Using the entries below, copy out all lines where "scroll" is found.

---------- Dataset ----------

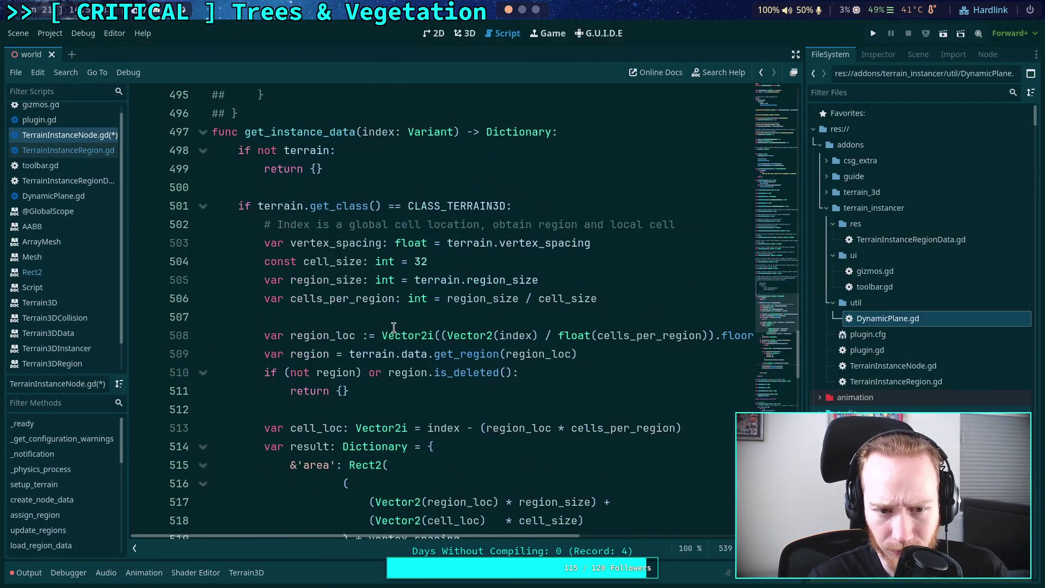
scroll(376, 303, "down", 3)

----------
---------- Dataset ----------

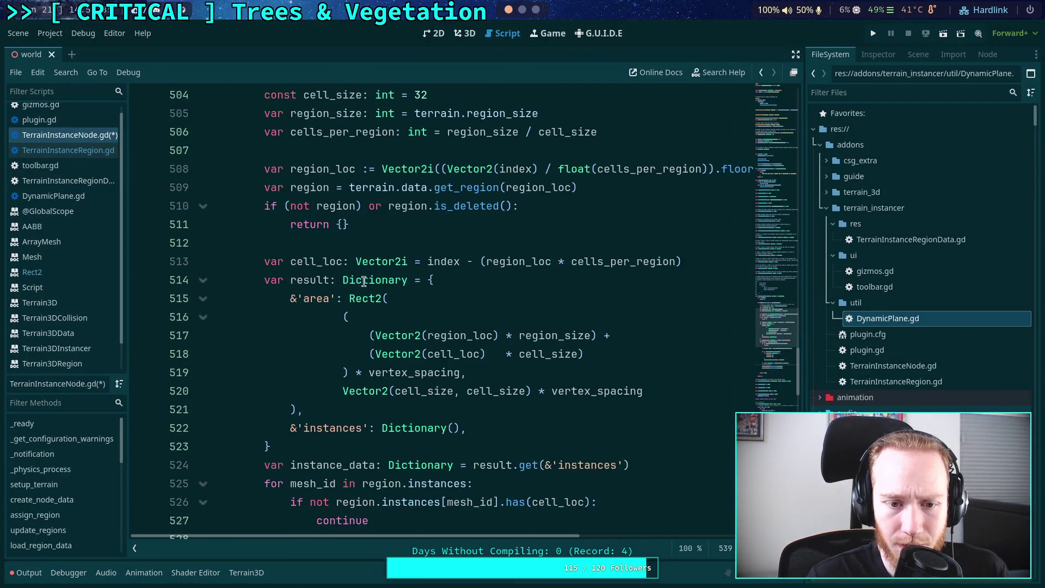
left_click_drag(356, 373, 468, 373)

----------
---------- Dataset ----------

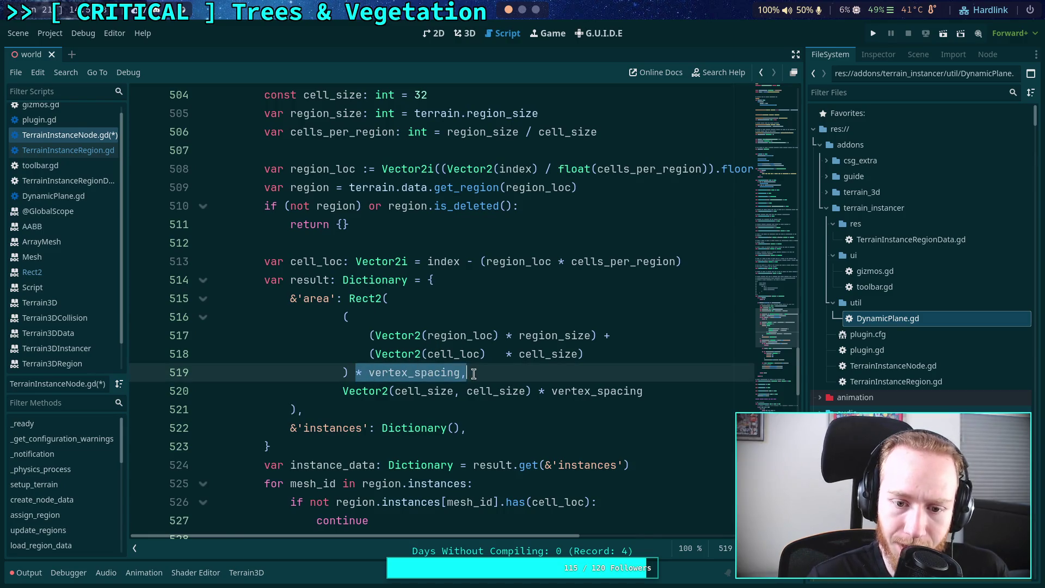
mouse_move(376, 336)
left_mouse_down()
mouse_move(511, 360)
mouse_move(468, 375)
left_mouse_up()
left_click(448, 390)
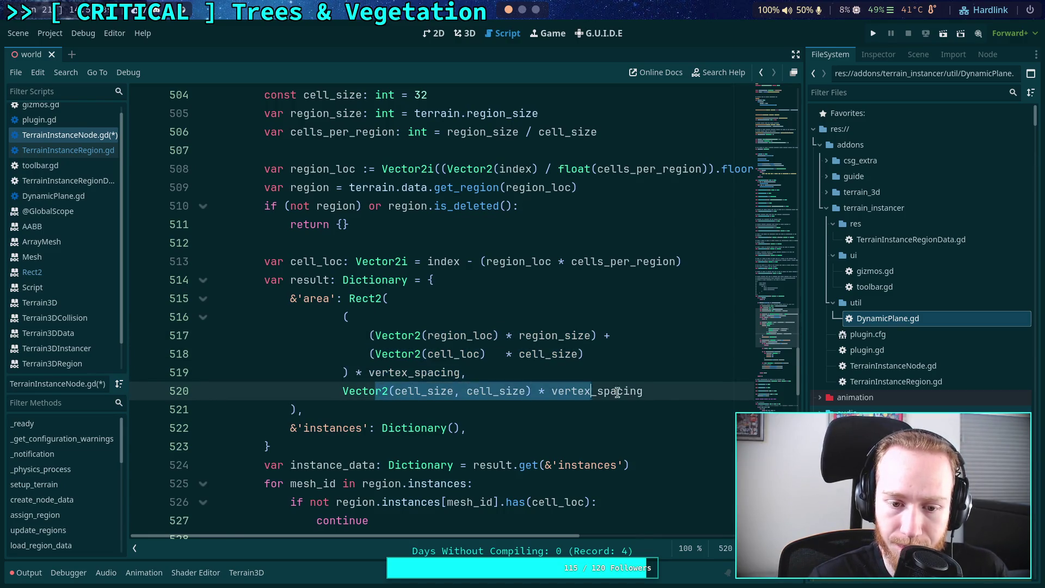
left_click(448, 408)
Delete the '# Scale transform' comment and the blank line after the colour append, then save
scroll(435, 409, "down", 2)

----------

Answer box
scroll(376, 303, "down", 3)
scroll(435, 409, "down", 2)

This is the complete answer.